[[Equivalence of norms]]
# Norms are equivalent iff they induce the same topology

Let $(X, \mathbb{K})$ be a vector space and $p,q : X \to \mathbb{R}$ be norms.
Let $\mathcal{T}_{p}$ and $\mathcal{T}_{q}$ be the [[Metric topology|topologies]] on $X$ induced by $p$ and $q$ respectively.
Then $p$ and $q$ are [[Equivalence of norms|equivalent norms]] iff $\mathcal{T}_{p} = \mathcal{T}_{q}$. #m/thm/topology 

> [!missing]- Proof
> First suppose that $p$ and $q$ are equivalent,
> i.e. there exist $b \geq a > 0$ such that $aq(x) \leq p(x) \leq bq(x)$ for all $x \in X$.

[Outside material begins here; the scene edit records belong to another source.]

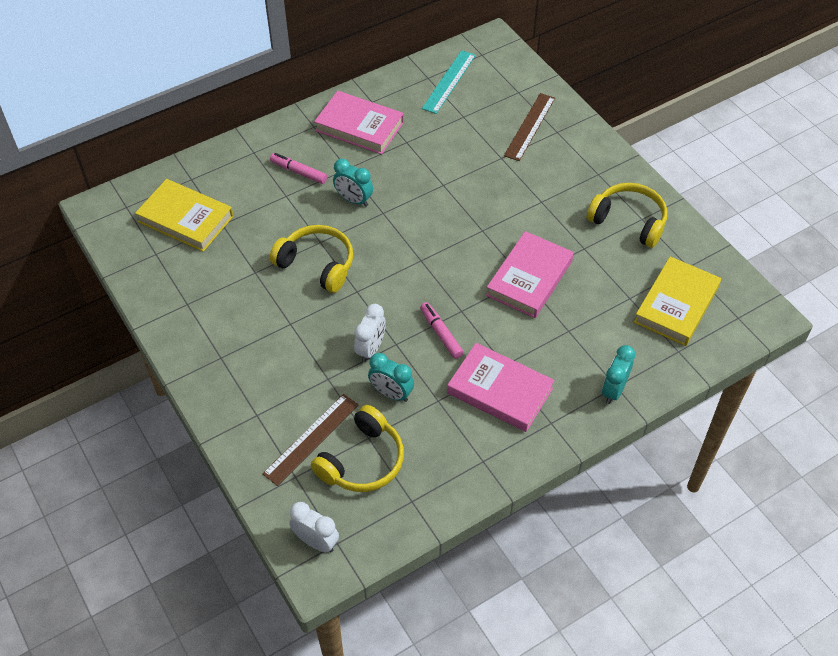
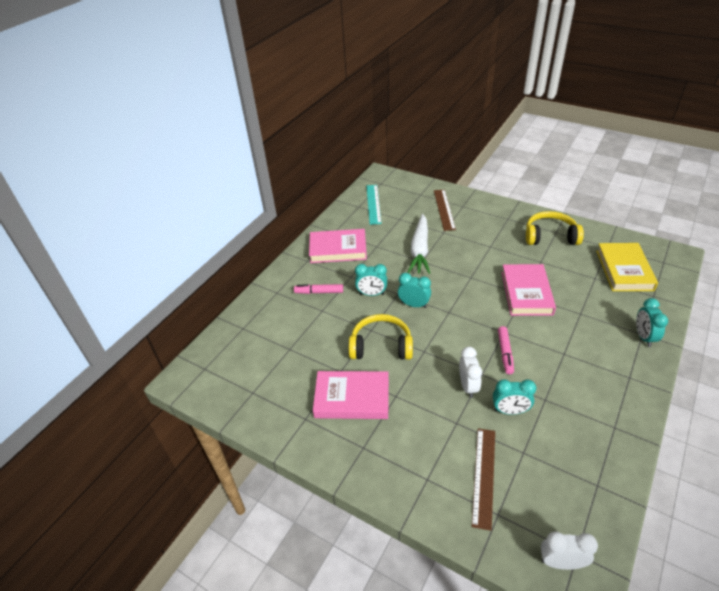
camera: 25 degrees left, 10 degrees down
yellow book [135,179,233,252] -> none
yellow headphones [311,405,404,492] -> none
pink marker [420,302,464,359] -> pink marker turned 120 degrees counterclockwise [498,326,514,374]
pink book [447,343,555,432] -> pink book moved to [313,371,389,419]
none -> turquoise clock [398,273,431,308]
none -> white carrot [408,214,430,274]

> Now suppose $U \sube X$ is open under $p$.
> Then for every $x \in U$ there exists some $\delta > 0$ such that $p(y - x) < \delta \implies y \in U$.

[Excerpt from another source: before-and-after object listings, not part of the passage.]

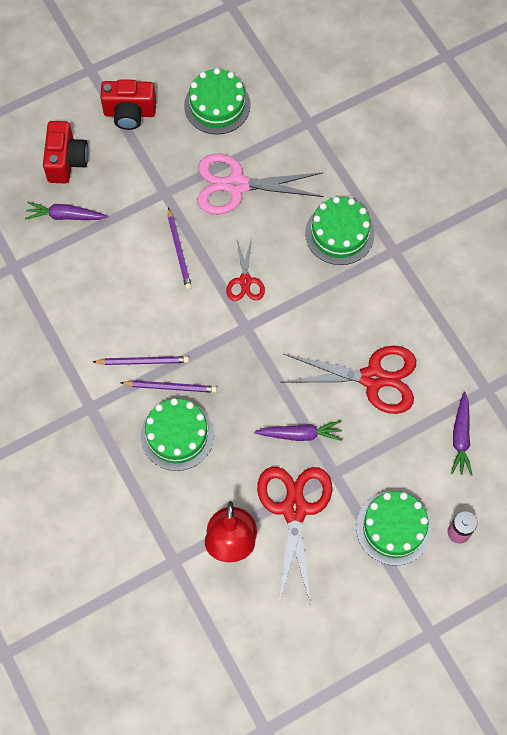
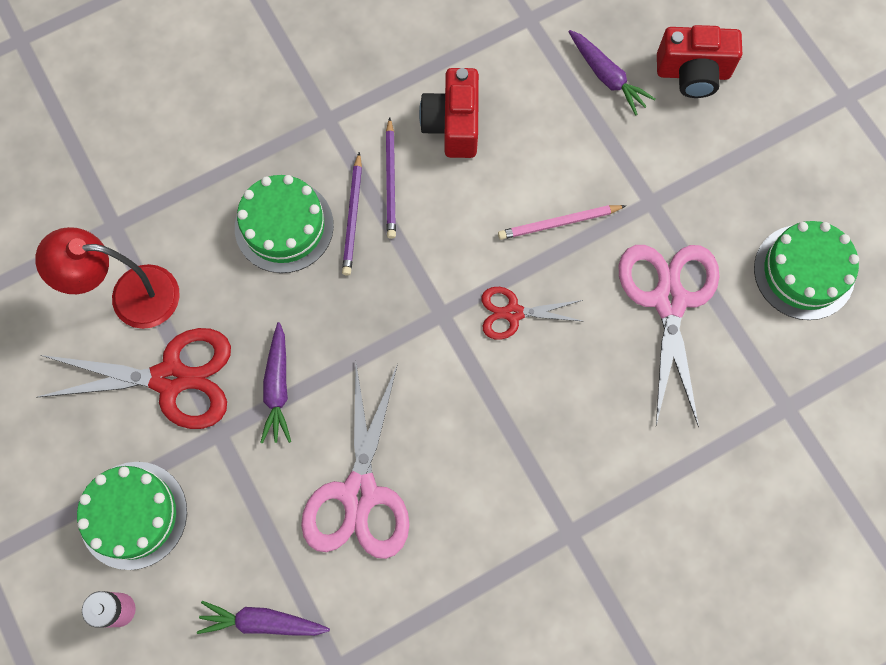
camera: 90 degrees right, 5 degrees up
purple carrot [25,202,108,220] -> purple carrot turned 135 degrees clockwise [568,30,655,116]
red camera [100,79,156,130] -> red camera moved to [419,68,479,158]
purple pencil [168,207,192,290] -> pink pencil [498,205,626,240]
red scissors [283,345,416,414] -> pink scissors [301,364,410,559]
green cake [305,197,375,265] -> none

> But $p(y - x) \leq bq(y - x)$,
> and thus for every $x \in U$ there exists $\frac{\delta}{b} > 0$ such that $q(y-x) < \frac{\delta}{b} \implies p(y-x) < \delta \implies y \in U$.
> Hence $U$ is open under $q$.
> Therefore $\mathcal{T}_{p} \sube \mathcal{T}_{q}$
> Since equivalence of norms is symmetric,
> by the same argument $\mathcal{T}_{q} \sube \mathcal{T}_{p}$,
> and thus $\mathcal{T}_{p} = \mathcal{T}_{q}$.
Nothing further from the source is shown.